An interface declaration is not like a class declaration in C++, usually it just declares
instance variables and methods. Just move the two 'struct ...' declarations before @interface
and the warnings will disappear.




	struct FileHeader fh;
	struct VarHeader vh[1000];
}

-(void)Read;

@end
----------------------------------
reader.m:
#import "reader.h"

@implementation Reader
-(void)awakeFromNib {
	[self Read];
}

-(void)Read {
	int i;
	FILE* fp;
	
	fp = fopen("test.xxx","r");
	fread(&fh,sizeof(FileHeader),1,fp);

In C, a structure declaration does not define a new type. You need to use either
'sizeof(struct FileHeader)' or 'sizeof fh'. Many people prefer the second variant, since
it allows to change the type of fh later on.

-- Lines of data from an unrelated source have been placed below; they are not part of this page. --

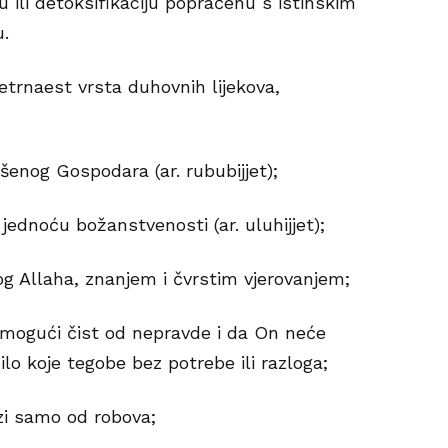
 ili detoksifikaciju popraćenu s istinskim
.
trnaest vrsta duhovnih lijekova,
šenog Gospodara (ar. rububijjet);
jednoću božanstvenosti (ar. uluhijjet);
g Allaha, znanjem i čvrstim vjerovanjem;
emogući čist od nepravde i da On neće
lo koje tegobe bez potrebe ili razloga;
azi samo od robova;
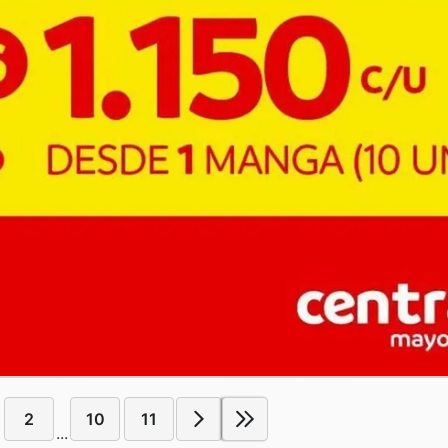
2
10
11
...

... } ------------------------------------ Which gives me the following warnings and errors:

w: declaration does not declare anything (occurs after #import "reader.h")
e: "FileHeader" undeclared (first use this function) (after the fread statement)


I know that this code is supposed to work because it comes straight from the author. There must be something simple I'm overlooking, because it looks to me like I HAVE declared these things in the header. Is there some quirk about structure declarations in Obj-C? This code was originally in a .cpp file but I don't see anything here that should cause difficulties. If I replace sizeof(FileHeader) with sizeof(fh), the program will compile, although it still gives me the declaration warnings.

As already said, the difference between .c and .cpp actually is a (small) problem here.
If you really need C++, you might also rename reader.m to reader.mm and use Objective C++.
By the way, the usual convention is to name the .m, .mm and .h files like the class they
define. So you should probably rename your files to Reader.h and Reader.m, respectively.